It’s easy to fall into the habit of just living; especially if you’re single. But it can happen also if you’re married, with children, or a significant other. Life becomes a routine of events strung together by the dictates of the situation we’ve created for ourselves. Sometimes by choice … most times by accident.
We live in such small worlds. Surrounded by the people we know the music we like, the opinions that suit our frame of reference. Stepping outside of our comfort zone is hard, since we will be challenged by the diversity of a larger world: people who do not look like us, music unfamiliar in syncopation and sound; opinions that confront the very fabric of our own often narrow point of view.
Life can lose a lot of its meaning in the comfort of the familiar. So once again I am challenged by mystery.
When I open myself to the larger world—I become larger. When I expose myself to different people and opinions and perspectives, I expand my capacity to understand while suspending judgment (since it’s impossible to judge or have an opinion about things I really don’t know). Case in point, when I consider the essence of homosexuality, I have to admit that I am totally hetero (I really love women); I can’t even begin to understand loving a member of my gender with the same intensity as that which I feel for members of the opposite sex … but there are people who do.

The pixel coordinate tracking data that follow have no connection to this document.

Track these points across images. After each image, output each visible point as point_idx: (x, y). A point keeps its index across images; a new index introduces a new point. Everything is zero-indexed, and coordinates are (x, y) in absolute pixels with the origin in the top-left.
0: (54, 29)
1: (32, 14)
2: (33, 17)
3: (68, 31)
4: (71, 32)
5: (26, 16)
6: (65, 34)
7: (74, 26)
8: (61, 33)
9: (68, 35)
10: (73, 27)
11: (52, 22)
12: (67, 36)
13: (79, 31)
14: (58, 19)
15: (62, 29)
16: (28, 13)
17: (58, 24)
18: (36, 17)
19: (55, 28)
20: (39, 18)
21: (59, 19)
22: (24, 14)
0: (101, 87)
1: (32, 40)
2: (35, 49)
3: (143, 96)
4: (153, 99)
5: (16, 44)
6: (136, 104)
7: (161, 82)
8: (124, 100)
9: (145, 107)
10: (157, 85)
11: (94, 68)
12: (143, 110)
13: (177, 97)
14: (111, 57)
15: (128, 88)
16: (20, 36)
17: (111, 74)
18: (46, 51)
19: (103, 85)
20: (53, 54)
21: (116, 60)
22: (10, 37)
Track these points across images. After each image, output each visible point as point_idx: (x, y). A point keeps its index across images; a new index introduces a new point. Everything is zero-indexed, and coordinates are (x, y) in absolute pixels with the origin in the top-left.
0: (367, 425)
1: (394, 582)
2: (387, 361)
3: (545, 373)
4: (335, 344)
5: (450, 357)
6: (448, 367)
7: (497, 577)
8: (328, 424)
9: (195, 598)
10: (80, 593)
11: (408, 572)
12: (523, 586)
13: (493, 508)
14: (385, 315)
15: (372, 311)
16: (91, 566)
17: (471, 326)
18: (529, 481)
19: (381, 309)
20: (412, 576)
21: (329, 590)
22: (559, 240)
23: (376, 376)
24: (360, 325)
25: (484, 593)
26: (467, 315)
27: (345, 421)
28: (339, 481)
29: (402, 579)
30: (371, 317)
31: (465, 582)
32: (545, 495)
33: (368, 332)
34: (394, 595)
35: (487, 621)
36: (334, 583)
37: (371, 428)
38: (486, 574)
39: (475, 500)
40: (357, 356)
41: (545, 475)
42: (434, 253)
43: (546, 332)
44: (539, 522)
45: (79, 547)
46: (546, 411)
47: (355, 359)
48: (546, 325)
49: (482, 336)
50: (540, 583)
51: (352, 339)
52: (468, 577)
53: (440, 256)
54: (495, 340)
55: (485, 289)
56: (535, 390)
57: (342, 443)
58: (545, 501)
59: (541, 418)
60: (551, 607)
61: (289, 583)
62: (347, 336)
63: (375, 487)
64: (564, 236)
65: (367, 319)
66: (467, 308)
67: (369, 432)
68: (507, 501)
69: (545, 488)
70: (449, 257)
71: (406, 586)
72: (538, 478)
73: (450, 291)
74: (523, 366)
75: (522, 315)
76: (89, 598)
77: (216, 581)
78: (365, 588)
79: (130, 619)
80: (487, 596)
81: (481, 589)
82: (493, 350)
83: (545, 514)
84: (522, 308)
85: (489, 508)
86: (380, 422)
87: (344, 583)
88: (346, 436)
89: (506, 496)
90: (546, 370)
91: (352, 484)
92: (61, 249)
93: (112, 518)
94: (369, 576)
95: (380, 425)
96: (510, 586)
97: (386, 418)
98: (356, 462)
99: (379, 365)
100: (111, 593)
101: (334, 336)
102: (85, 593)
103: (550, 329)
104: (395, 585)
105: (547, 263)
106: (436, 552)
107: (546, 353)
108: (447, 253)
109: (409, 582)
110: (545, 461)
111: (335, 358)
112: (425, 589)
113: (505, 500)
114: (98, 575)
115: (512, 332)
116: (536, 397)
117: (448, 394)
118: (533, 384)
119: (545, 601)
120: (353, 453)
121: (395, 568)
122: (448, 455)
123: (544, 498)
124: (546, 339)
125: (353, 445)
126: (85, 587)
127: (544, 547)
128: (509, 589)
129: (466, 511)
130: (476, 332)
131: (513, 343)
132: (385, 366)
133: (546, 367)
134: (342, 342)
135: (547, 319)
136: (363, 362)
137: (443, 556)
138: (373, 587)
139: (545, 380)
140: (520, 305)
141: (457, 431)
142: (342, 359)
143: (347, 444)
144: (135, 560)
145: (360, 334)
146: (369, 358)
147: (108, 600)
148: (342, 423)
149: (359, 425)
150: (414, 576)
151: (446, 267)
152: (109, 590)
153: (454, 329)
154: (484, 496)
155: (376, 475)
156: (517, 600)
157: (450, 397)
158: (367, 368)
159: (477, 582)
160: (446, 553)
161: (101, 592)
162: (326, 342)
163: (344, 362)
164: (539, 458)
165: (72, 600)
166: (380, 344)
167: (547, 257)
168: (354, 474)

I can say that it’s not normal … but normal is subjective. I can say that it’s not natural, but since nature is said to “abhors a vacuum” I must assume that there is something that somehow needs to be fulfilled (neither am I that arrogant or mean as to declare to my gay friends that what they experience is unnatural), in short I am left with mystery; the simple fact that I just don’t understand. And I’m alright with that.

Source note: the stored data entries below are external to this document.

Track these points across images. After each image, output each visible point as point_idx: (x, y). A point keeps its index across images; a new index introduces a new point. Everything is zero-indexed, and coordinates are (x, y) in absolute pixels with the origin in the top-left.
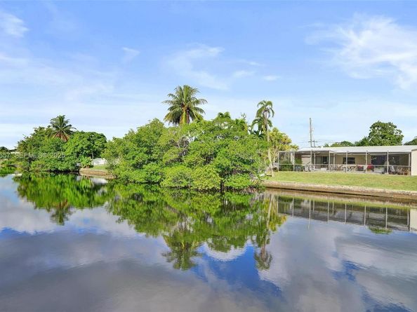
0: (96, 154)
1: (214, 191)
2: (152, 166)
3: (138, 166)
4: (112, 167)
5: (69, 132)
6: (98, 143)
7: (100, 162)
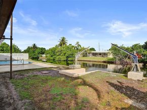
0: (43, 53)
2: (55, 56)
3: (52, 56)
4: (46, 57)
5: (36, 48)
6: (44, 50)
7: (44, 55)
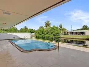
1: (53, 38)
3: (41, 35)
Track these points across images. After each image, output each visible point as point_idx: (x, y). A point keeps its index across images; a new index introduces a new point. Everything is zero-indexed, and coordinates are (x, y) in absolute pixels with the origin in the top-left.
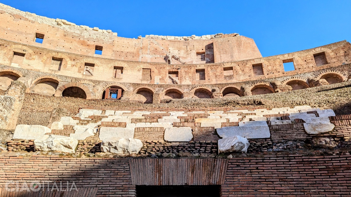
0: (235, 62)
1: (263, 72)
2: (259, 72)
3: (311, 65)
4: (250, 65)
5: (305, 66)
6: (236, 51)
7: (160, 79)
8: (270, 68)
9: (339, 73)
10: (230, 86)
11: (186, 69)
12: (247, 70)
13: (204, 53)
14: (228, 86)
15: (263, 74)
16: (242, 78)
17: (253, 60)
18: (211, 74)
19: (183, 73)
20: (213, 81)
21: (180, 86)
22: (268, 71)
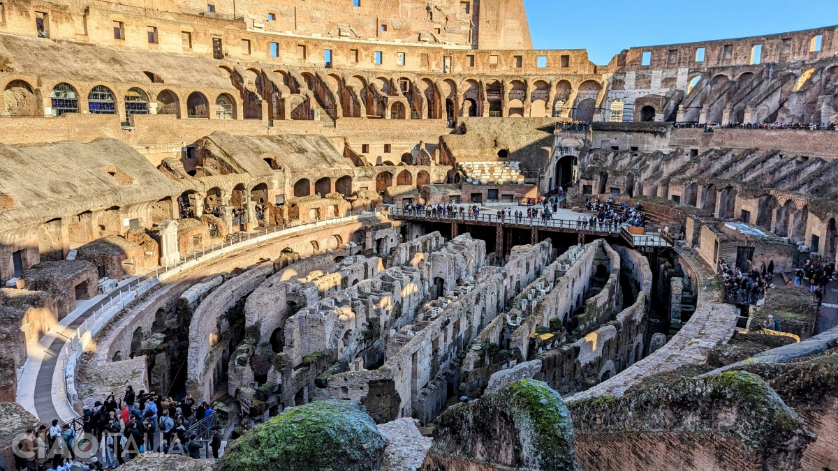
0: (500, 51)
1: (521, 64)
3: (557, 65)
4: (512, 55)
5: (553, 66)
6: (503, 8)
8: (527, 62)
9: (570, 80)
10: (494, 78)
11: (458, 55)
12: (509, 61)
15: (521, 67)
16: (504, 68)
17: (516, 51)
18: (479, 61)
19: (456, 60)
20: (481, 71)
21: (454, 76)
22: (526, 64)
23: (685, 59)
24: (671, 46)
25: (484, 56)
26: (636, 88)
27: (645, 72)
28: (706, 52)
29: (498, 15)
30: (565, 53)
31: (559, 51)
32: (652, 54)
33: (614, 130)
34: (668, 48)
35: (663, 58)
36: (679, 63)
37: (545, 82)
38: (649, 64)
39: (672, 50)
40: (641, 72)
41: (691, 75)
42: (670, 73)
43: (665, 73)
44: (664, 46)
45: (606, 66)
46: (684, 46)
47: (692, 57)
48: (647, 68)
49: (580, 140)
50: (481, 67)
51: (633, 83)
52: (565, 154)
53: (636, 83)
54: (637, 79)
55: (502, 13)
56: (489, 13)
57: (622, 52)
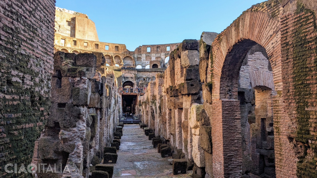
1: (98, 47)
2: (97, 47)
3: (114, 50)
4: (94, 43)
5: (112, 50)
6: (87, 27)
7: (58, 42)
8: (101, 47)
9: (120, 56)
10: (87, 52)
11: (69, 39)
12: (93, 45)
13: (70, 22)
14: (86, 51)
15: (98, 49)
16: (91, 48)
17: (96, 42)
18: (79, 44)
19: (68, 41)
20: (80, 48)
21: (67, 48)
22: (100, 48)
23: (163, 50)
24: (157, 45)
25: (81, 42)
26: (146, 60)
27: (149, 54)
28: (170, 48)
29: (84, 29)
30: (117, 45)
31: (114, 44)
32: (151, 48)
33: (145, 71)
34: (156, 46)
35: (155, 49)
36: (161, 51)
37: (109, 56)
38: (150, 51)
39: (158, 47)
40: (147, 54)
41: (166, 56)
42: (158, 55)
43: (156, 55)
44: (155, 45)
45: (134, 52)
46: (162, 45)
47: (166, 49)
48: (149, 53)
49: (133, 74)
50: (80, 46)
51: (145, 58)
52: (126, 80)
53: (146, 59)
54: (146, 57)
55: (86, 28)
56: (80, 28)
57: (139, 47)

The same can be said of God and republicans (just kidding). There are things and ways of being that simply elude me. And that’s okay. I don’t know everything and neither do I feel the need to. Understanding this has freed me up from trying to convince others that they are wrong—which doesn’t mean I never challenge a opposing opinion—simply that I am not invested in doing so.
As I become more cognizant of living, I have begun to notice that most of my life is ruled by mystery. They are the things that I assume about other people, the actions that can’t be explained; the feelings I have for no reasons other than what I intuit. I am humbled by this place of unknowing.
Mystery, for me, is forgiveness for being flawed and human. It is Spirit at his/her most loving.